Le piège, à ce stade de la préparation, est de restreindre arbitrairement le sujet ou de partir sur une
mauvaise voie en ne recherchant pas une définition exacte et complète de chaque terme.
Soyez attentif à tous les termes du sujet. Procédez par conséquent à une étude sémantique, consistant à
définir les mots importants, puis à une analyse grammaticale. Les articles définis ou indéfinis, les mots
de liaison comme « ou », « et », les adverbes et les signes de ponctuation ne sont pas là par hasard ! Ils
influent considérablement sur le sens du sujet. Tenez également compte des temps et des modes
employés. Attention ! La plupart des hors sujets résultent de la négligence d’un terme ou d’un indice
grammatical. Rater un examen, une année universitaire, parce qu’on a confondu un « et » avec un
« ou », alors que l’on connaissait son cours sur le bout des doigts, il y a de quoi « se mordre les
doigts » !
Pour gagner du temps lors de la recherche de la problématique, analysez le sujet sous forme de tableau
ou de schéma de manière à confronter les informations. La problématique naît en effet de cette
confrontation. La mise en valeur des contradictions soulevées par le sujet vous permet de cerner et de
formuler plus rapidement cette problématique.
-
Recherche et formulation de la problématique
Une fois l’analyse du sujet achevée, vous possédez déjà une idée de la problématique, c’est-à-dire de
la question importante et sujette à discussion que vous devez traiter. Selon l’intitulé du sujet, cette
problématique est plus ou moins apparente. Mais, même sous-jacente, elle doit vous « sauter aux
yeux » à ce stade de préparation si votre analyse a été correctement menée. Il s’agit maintenant de la
préciser et de la formuler correctement.
Relisez encore le sujet afin de vous assurer que vous ne partez pas sur la mauvaise voie. Puis reprenez
les éléments dégagés par l’analyse et repérez les contradictions qui en résultent. Dégagez ensuite le fil
qui unit ces contradictions. Ce fil constitue la problématique, c’est-à-dire la question importante et
digne d’intérêt que vous devez soulever. Pour vous aiguiller, remémorez-vous aussi les points
importants et les débats soulignés par le professeur lors du cours relatif au thème abordé. Les sujets de
dissertation ont quasiment toujours été évoqués et/ou partiellement traités en cours.

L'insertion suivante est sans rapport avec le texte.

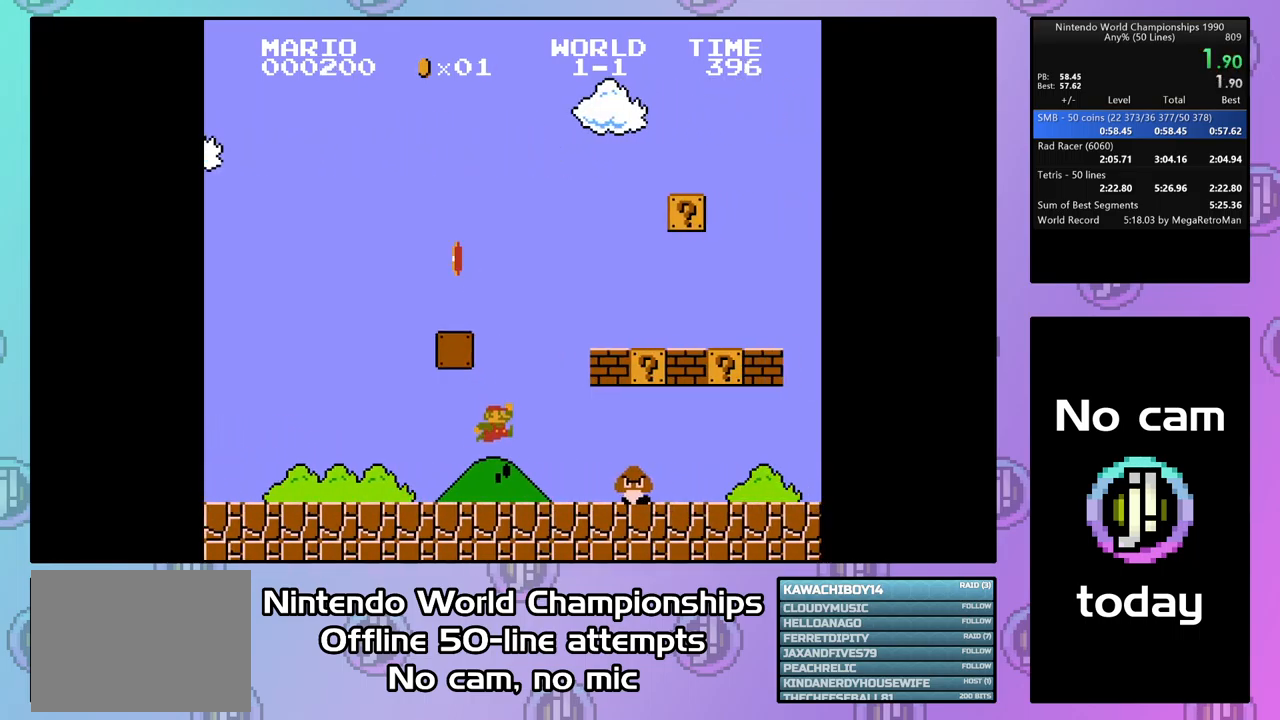
{"buttons": ["CROSS", "DPAD_RIGHT"], "events": [[200, "CIRCLE", "down"], [367, "CIRCLE", "up"]]}
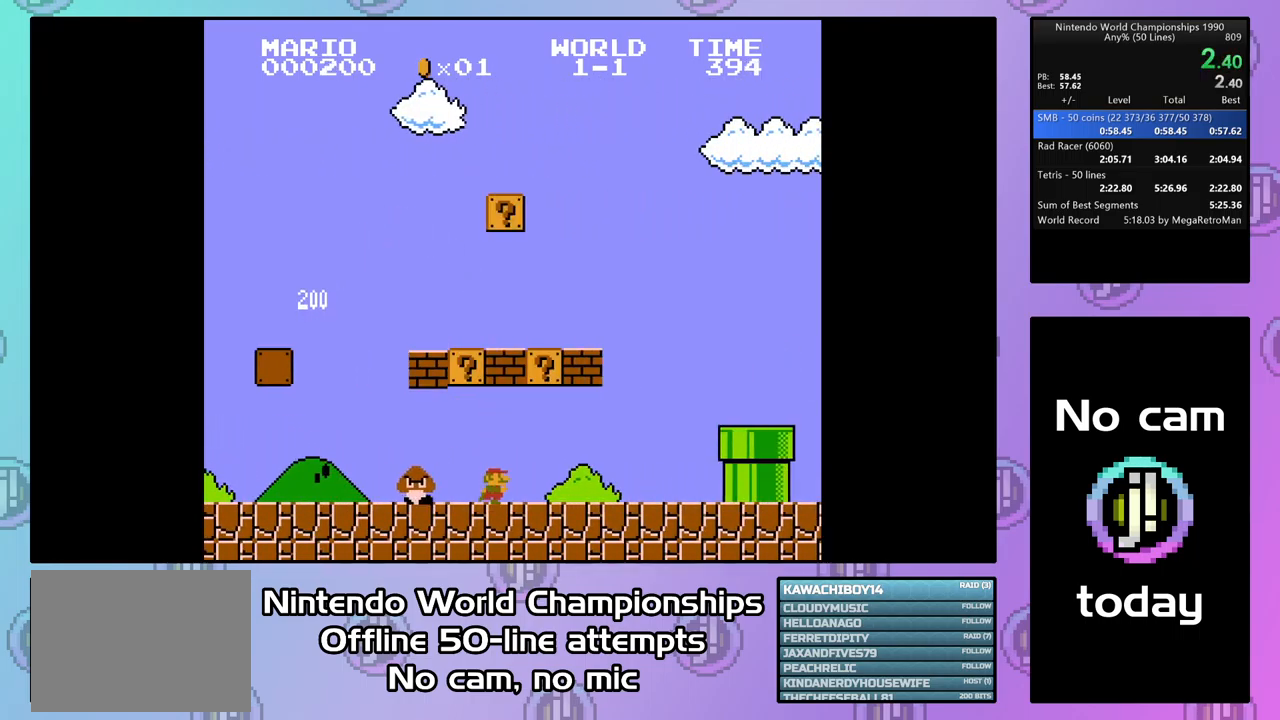
{"buttons": ["CROSS", "CIRCLE", "DPAD_RIGHT"], "events": [[33, "CIRCLE", "down"], [233, "CIRCLE", "up"], [433, "CIRCLE", "down"]]}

La problématique est identifiée, il faut maintenant la formuler. Attention, il ne s’agit pas de reprendre
le sujet sous la forme d’une question ! Vous l’avez constaté, l’identification de la problématique est le
fruit d’un long processus de réflexion. Vous devez exposer le résultat de ce processus. Votre
formulation doit être dynamique. Cela signifie que vous devez mettre en relief la problématique en
expliquant son intérêt et l’enjeu des différentes réponses que l’on peut y apporter. Pour trouver les
éléments de mise en relief, prenez du recul face au sujet en vous demandant pourquoi il vous est posé
aujourd’hui et si les données du problème ont ou vont évoluer ? Procédez par conséquent à une mise
en perspective dans le temps et dans l’espace du sujet.
Vous replacerez la problématique dans l’introduction que vous rédigerez une fois le plan détaillé bâti.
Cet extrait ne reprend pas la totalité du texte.